India has long considered Sri Lanka to be within its strategic sphere of influence, sending troops to the island in 1987 to enforce a peace accord it brokered between Colombo and separatist Tamil rebels. But under Rajapakse China ploughed huge sums into Sri Lankan infrastructure projects, becoming the country's biggest foreign financier and enjoying significant political and even military influence.

India was reported to have been furious at the brief appearance last year of two Chinese submarines in Sri Lankan waters. China has been accused of seeking to develop facilities around the Indian Ocean in a "string of pearls" strategy to counter the rise of its Asian rival India and secure its own economic interests. After meeting India's Foreign Minister Sushma Swaraj, Sirisena  began lunchtime talks with Modi at his residence in the capital.

Speaking to reporters before the meetings, Indian foreign ministry spokesman Syed Akbaruddin said the talks would cover a wide range of issues, including on nuclear energy.

"When India and Sri Lanka talk, we talk on all issues and there are issues of a political and strategic nature that we are engaged in," he said. "You are aware that there have been discussions between India and Sri Lanka on matters of civil nuclear cooperation and we are both committed to take this forward."

Speaking on condition of anonymity, Indian diplomats in Colombo said that Sirisena and Modi were expected to reach an agreement on cooperation in the civilian use of nuclear technology.

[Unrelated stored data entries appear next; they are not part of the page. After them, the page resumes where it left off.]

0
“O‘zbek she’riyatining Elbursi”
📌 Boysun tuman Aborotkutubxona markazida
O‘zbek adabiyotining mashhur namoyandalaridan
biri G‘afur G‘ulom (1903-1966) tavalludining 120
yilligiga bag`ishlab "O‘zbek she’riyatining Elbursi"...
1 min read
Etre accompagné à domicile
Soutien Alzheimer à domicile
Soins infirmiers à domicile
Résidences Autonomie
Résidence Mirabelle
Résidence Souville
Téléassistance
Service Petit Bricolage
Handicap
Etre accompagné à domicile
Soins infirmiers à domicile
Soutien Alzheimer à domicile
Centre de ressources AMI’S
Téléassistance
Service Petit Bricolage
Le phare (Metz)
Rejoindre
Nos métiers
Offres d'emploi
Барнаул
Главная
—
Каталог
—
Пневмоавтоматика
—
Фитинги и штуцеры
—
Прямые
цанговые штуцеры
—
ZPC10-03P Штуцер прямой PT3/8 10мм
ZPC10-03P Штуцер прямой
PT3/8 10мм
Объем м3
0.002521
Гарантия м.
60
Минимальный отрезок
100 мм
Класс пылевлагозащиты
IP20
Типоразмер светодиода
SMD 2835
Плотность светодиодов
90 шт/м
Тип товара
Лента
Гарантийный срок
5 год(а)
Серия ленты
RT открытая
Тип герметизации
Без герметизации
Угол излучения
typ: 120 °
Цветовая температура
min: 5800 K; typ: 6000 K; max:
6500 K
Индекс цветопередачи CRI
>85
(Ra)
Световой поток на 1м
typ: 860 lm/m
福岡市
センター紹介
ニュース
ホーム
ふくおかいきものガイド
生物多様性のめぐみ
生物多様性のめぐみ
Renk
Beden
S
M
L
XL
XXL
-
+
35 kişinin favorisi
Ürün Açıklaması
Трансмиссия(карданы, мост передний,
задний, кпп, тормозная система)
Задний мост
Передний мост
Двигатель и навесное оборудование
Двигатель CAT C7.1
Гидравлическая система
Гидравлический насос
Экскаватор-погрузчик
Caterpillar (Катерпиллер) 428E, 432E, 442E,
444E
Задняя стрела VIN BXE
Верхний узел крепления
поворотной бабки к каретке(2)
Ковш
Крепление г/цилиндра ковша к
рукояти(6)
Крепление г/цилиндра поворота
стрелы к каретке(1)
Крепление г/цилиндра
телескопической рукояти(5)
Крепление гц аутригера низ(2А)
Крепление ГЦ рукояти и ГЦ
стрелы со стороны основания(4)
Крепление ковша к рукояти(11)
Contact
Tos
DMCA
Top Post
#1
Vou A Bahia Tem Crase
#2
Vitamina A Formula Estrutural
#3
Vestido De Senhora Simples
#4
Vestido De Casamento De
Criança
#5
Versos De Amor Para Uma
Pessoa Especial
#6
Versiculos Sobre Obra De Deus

This stems partly from Sri Lanka's concerns that any disaster involving the Kundankulam nuclear plant in India's Tamil Nadu state could have catastrophic consequences for the island too. Under the proposed agreement, India would provide technical assistance in education, training and disaster management.

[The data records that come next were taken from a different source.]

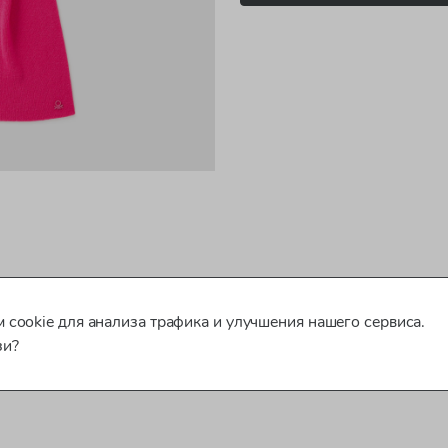
 cookie для анализа трафика и улучшения нашего сервиса.
зи?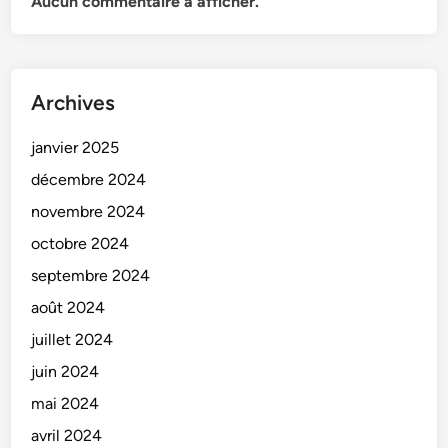
Aucun commentaire à afficher.
Archives
janvier 2025
décembre 2024
novembre 2024
octobre 2024
septembre 2024
août 2024
juillet 2024
juin 2024
mai 2024
avril 2024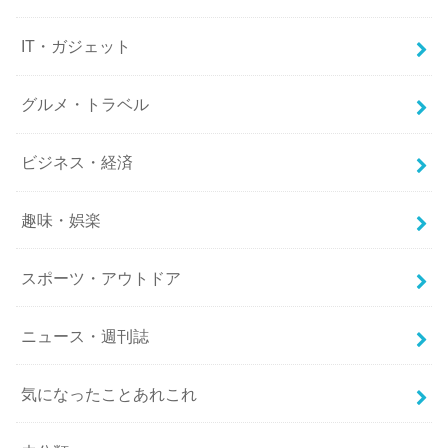
IT・ガジェット
グルメ・トラベル
ビジネス・経済
趣味・娯楽
スポーツ・アウトドア
ニュース・週刊誌
気になったことあれこれ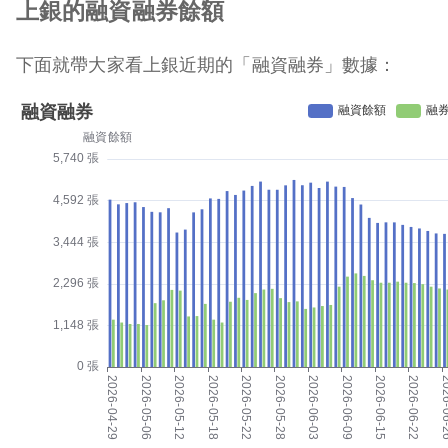
上銀的融資融券餘額
下面就帶大家看上銀近期的「融資融券」數據：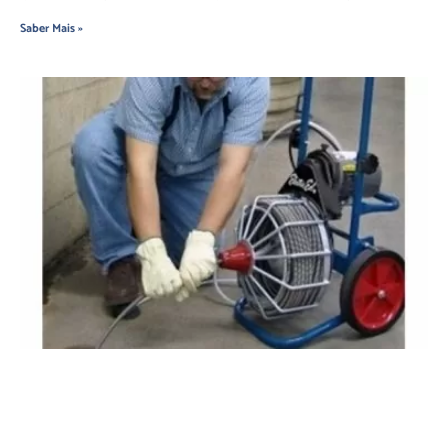
Saber Mais »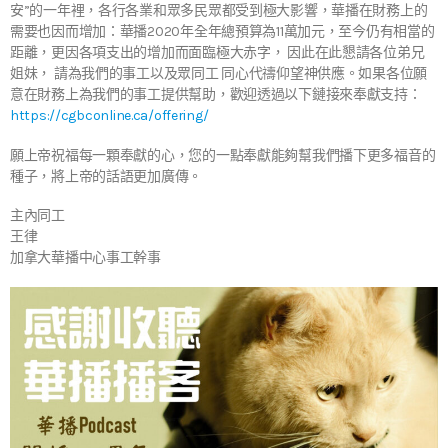
安”的一年裡，各行各業和眾多民眾都受到極大影響，華播在財務上的
需要也因而增加：華播2020年全年總預算為11萬加元，至今仍有相當的
距離，更因各項支出的增加而面臨極大赤字， 因此在此懇請各位弟兄
姐妹， 請為我們的事工以及眾同工 同心代禱仰望神供應。如果各位願
意在財務上為我們的事工提供幫助，歡迎透過以下鏈接來奉獻支持：
https://cgbconline.ca/offering/
願上帝祝福每一顆奉獻的心，您的一點奉獻能夠幫我們播下更多福音的
種子，將上帝的話語更加廣傳。
主內同工
王律
加拿大華播中心事工幹事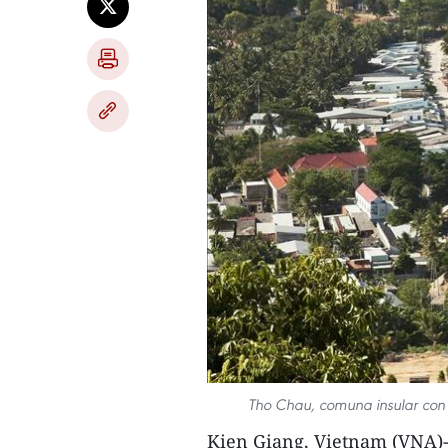
Tho Chau, comuna insular con 
Kien Giang, Vietnam (VNA)-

Sirisena is also expected to try to secure greater Indian investment in Sri Lanka, which said last week it was seeking an international bailout of more than $4.0 billion. China funded much of Sri Lanka's post-war infrastructure under the Rajapakse administration but the new government has said the interest rates charged on the loans averaged between five and seven percent.

Sirisena is being accompanied by several ministers, including Reconstruction Minister D. M. Swaminathan, who said the government was keen to secure India's support for ethnic reconciliation following the island's decade-long ethnic war that ended in 2009.

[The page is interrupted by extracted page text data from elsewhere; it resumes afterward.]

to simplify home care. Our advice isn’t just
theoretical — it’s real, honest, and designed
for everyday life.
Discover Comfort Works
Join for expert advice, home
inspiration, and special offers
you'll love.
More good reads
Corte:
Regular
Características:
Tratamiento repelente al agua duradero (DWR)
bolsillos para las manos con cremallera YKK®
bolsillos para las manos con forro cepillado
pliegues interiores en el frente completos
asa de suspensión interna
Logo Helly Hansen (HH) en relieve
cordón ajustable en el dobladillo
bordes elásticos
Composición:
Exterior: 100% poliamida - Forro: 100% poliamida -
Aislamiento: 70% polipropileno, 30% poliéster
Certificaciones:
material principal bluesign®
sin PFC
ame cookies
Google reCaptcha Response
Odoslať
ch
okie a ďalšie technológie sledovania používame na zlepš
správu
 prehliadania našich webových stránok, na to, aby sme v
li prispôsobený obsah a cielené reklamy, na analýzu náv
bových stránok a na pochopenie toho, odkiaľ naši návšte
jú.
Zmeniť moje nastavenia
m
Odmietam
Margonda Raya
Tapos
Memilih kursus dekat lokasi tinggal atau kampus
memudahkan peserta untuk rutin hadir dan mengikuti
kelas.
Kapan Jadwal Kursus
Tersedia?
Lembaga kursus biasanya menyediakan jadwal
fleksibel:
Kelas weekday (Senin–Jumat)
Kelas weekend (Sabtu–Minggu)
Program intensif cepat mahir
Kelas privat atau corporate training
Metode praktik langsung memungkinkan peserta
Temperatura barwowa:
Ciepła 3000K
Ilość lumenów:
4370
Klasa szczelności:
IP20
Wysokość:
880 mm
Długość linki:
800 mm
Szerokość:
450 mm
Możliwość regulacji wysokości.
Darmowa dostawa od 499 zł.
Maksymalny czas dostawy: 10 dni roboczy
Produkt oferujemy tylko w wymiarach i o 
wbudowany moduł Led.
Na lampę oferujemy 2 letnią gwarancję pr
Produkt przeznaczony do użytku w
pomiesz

Sri Lanka's minority Tamils share close cultural ties with the Tamils in Tamil Nadu. Modi's predecessor Manmohan Singh boycotted a Commonwealth summit in Colombo in late 2013, partly to protest at the Rajapakse administration's treatment of the Tamils.

Modi, who has made clear his desire to reassert India's dominance in its own backyard, will travel to Colombo next month. Sirisena is due to be guest of honour at a banquet thrown by Indian President Pranab Mukherjee in the evening. On Tuesday he will travel to the Buddhist pilgrimage site of Bodh Gaya and a Hindu temple in Tirupati further south before leaving the next day.